#math/linear-algebra, eth/cil/theory

1. Dimension Reduction

1.1.1 Motivation

Find low dimensional representation of data, while preserving the content

1.2 Linear Autoencoder

The linear autoencoder is obtained by identifying F, G with linear maps
Linear encode:

F : x \mapsto z = W x

Linear decoder:

G : z \mapsto \hat{x} = V z

This leads to following Risk:

R (W, V) = P : = VW = E [\frac{1}{2} ∣∣ x - P x ∣ ∣^{2}]

linearity comes with a powerful arsenal of analytic tools
if we compose linear maps, the resulting map is linear

Def 1.2.1 Centering

The data is centered, if $E [x] = 0$ . Data can be centered by transforming $x \leftarrow x - E [x]$ , i.e. by subtracting the mean.
For centered data and the squared loss: optimal affine reconstruction maps are linear.

The weight matrices found for linear maps are non-identifiable and one needs to be careful not to over-interpret the found representation.

The reconstruction map of a linear autoencoder is of rank less or equal to m.
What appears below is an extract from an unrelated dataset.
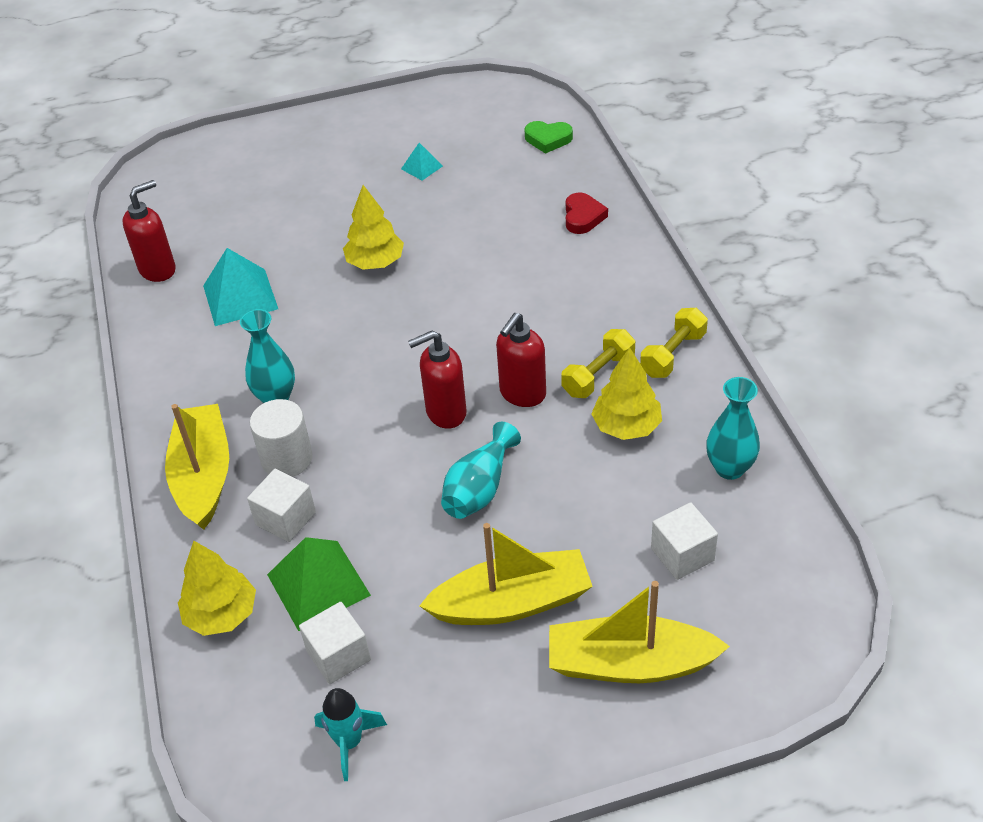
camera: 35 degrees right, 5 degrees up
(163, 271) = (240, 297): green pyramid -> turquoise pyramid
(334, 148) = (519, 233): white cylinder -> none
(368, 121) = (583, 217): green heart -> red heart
The bottleneck layer constitutes a rank constraint.

1.3 Projection

Orthogonal Projection

For given subspace U the optimal reconstruction map P is the matrix represent- ing the orthogonal projection ΠU . The optimal linear autoencoder represents a projection.
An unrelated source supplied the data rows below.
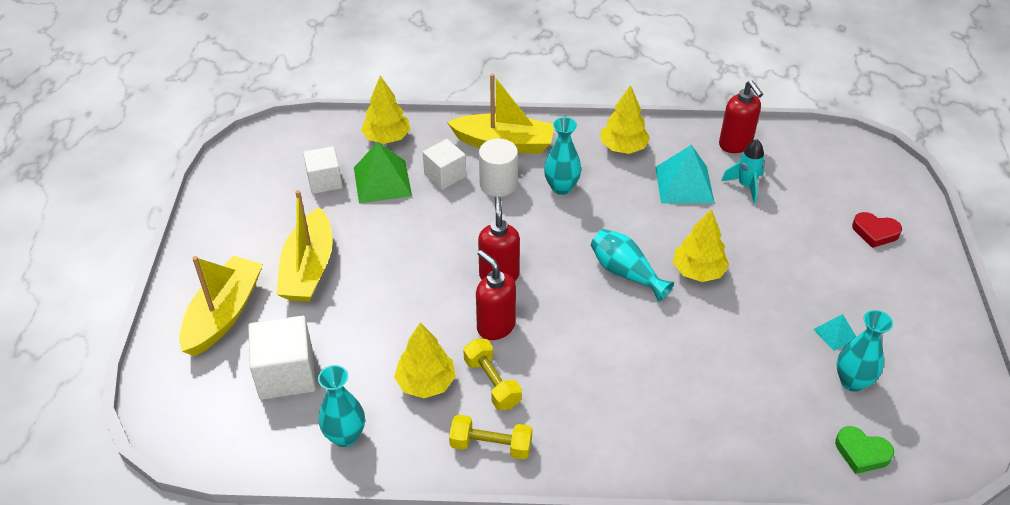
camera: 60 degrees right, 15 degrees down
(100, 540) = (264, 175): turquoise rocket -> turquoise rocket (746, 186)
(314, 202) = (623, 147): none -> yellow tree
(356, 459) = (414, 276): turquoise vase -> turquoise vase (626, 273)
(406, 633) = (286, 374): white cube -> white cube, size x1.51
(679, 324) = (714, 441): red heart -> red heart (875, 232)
The optimal weight matrix of the autoencoder with tied parameter matrices $V = W^{T}$ is orthogonal.

1.4 PCA

For centered data, the optimal autoencoder represents the projection P which maximizes the variance.

Sufficient Statistics

The optimal projection is fully determined by the covariance matrix of the data, i.e. $E [x x^{T}]$ are sufficient statistics (together with $E [x]$ used in centering).